=== Supplied passage ===
--

The double-helical nature of DNA imparts interesting topological properties on the molecule: small changes in the local twisting of base pairs can affect the folding, or writhing, of long, closed DNA polymers. The classical methods used to describe the twisting and writhing assume that the base pairs remain intact and are not suitable to study the topology of DNA containing melted or unusual fragments like bubbles or cruciforms (four-way junctions). In order to treat such structures we have developed a model to address the topology of DNA at the strand level. Our model is based on the derivation of a discrete ribbon representation from the atomic coordinates of a DNA molecule. Use of such a discrete setting makes it possible to characterize the topology of each strand of the duplex, with writhing and total twist numbers, and then to reveal typical features of melted and unusual structures. The writhing number of each strand can be calculated using a discrete dihedral-angle formulation of the Gaussian integral while the total twist density (and thus the total twisting number) can be evaluated using a parallel transport method along the centerline of the discrete ribbon representation.

A-DNA with ribbon representations of both strand

Our model can be used to analyze numerical data from molecular dynamic simulations or crystallographic structures such as the ones found in the Protein Data Bank. In addition to that, the discrete setting we build to describe DNA geometry and topology is well adapted to set up Monte Carlo simulations taking into account topological constraints (such as fixed linking number) and local twist fluctuations.

Chromatin is a combination of DNA and histone proteins and is the material forming the chromosomes. It is known that chromatin is an efficient packing of DNA and also that chromatin remodeling might be an important epigenetic mechanism. Also, recent experiments have shown that nucleosome-decorated DNA favors communication between distant sites on DNA in comparison with pure DNA. In order to focus on these different aspects we have developed a simple, structurally based model of nucleosome-decorated DNA that accounts for long-range, enhancer-promoter (E-P) interactions detected in a model biochemical system. This model is used to study the property of chromatin fibers (for example, persistence length or looping probability) depending on structural parameters such as the presence of histone tails in the nucleosomes.

--

=== Information shown ===
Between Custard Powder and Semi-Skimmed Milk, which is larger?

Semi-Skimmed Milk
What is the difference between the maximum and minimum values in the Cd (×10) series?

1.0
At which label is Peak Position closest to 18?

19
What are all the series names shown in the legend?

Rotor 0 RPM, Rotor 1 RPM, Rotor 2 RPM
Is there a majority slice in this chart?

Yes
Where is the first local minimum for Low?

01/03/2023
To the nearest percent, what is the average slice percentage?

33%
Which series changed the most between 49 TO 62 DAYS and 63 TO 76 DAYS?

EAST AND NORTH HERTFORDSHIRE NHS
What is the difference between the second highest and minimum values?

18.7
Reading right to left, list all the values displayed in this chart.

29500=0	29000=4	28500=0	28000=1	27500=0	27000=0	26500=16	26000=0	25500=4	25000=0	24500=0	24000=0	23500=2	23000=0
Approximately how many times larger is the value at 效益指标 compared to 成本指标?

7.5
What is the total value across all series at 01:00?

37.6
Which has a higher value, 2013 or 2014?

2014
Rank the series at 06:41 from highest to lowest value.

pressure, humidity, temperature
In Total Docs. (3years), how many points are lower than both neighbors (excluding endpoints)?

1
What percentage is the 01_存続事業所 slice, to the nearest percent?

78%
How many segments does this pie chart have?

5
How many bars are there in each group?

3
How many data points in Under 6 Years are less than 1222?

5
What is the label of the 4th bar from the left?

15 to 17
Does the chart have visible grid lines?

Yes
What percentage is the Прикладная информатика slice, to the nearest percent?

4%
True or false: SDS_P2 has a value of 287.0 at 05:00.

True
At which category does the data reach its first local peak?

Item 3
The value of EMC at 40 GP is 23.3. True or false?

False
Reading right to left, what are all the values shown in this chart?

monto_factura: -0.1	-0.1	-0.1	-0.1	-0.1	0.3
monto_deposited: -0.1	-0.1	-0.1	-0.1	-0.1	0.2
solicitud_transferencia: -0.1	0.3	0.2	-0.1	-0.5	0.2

--

=== Parts of the exercise ===
[1] In the DNA topology passage, what method is used to evaluate each strand's total twist density?
[2] Extend the DNA topology passage from where it stops.
The rows were drawn from a separate source.

=== Responses by task ===
[1] A parallel transport method along the centerline of the discrete ribbon representation.

[2]
chromatin fiber (25 nucleosomes) configuration obtained by MCMC simulations

We also make use of our simulations results to extend our findings to the treatments of longer nucleosome-decorated chains (several hundred nucleosomes) and thus approach the long-range enhancer-promoter interactions detected in higher organisms.

With a view to investigate the various conformations of the DNA molecule we currently work on the thermal fluctuations of DNA rings. The main idea is to address the treatment of these fluctuations within the framework of the elastic rod theory. Focusing on circular geometries it is possible using normal modes analysis to derive interesting results concerning the writhe distribution of the molecule, the instabilities related to imposed torsional moment or the influence of the boundary conditions on the molecule geometry.

periodic ring — unstable mode

Using composite elastic rod models we also work on the modeling of DNA/proteins binding and the influence of such process on the molecule conformation.